(Text extractions by page)
·····
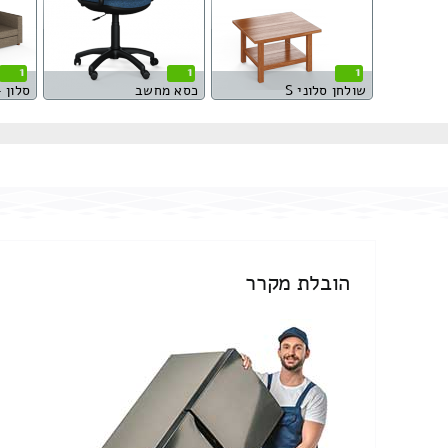
1
1
1
שולחן סלוני S
כסא מחשב
סלון – ספ
הובלת מקרר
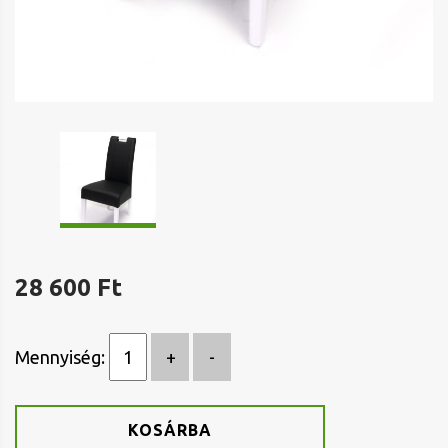
28 600 Ft
Mennyiség:
KOSÁRBA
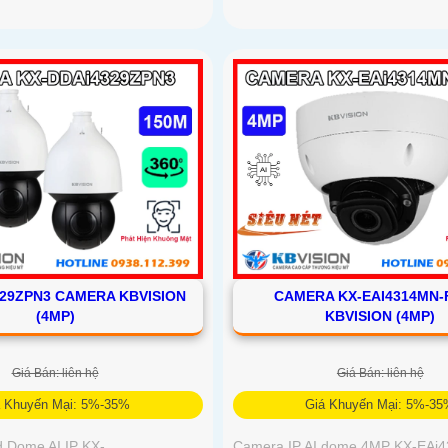
329ZPN3 CAMERA KBVISION
CAMERA KX-EAI4314MN-
(4MP)
KBVISION (4MP)
Giá Bán: liên hệ
Giá Bán: liên hệ
á Khuyến Mại: 5%-35%
Giá Khuyến Mại: 5%-3
 Dome AI IP KX-
Camera IP AI dome 4MP KX-EAi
·····
TASK TO CARRY OUT
Copy every line of text from all the entries above word for word, leaving out the pictures.

RESPONSE AREA
1
1
1
שולחן סלוני S
כסא מחשב
סלון – ספ
הובלת מקרר
28 600 Ft
Mennyiség:
KOSÁRBA
329ZPN3 CAMERA KBVISION
CAMERA KX-EAI4314MN-
(4MP)
KBVISION (4MP)
Giá Bán: liên hệ
Giá Bán: liên hệ
á Khuyến Mại: 5%-35%
Giá Khuyến Mại: 5%-3
 Dome AI IP KX-
Camera IP AI dome 4MP KX-EAi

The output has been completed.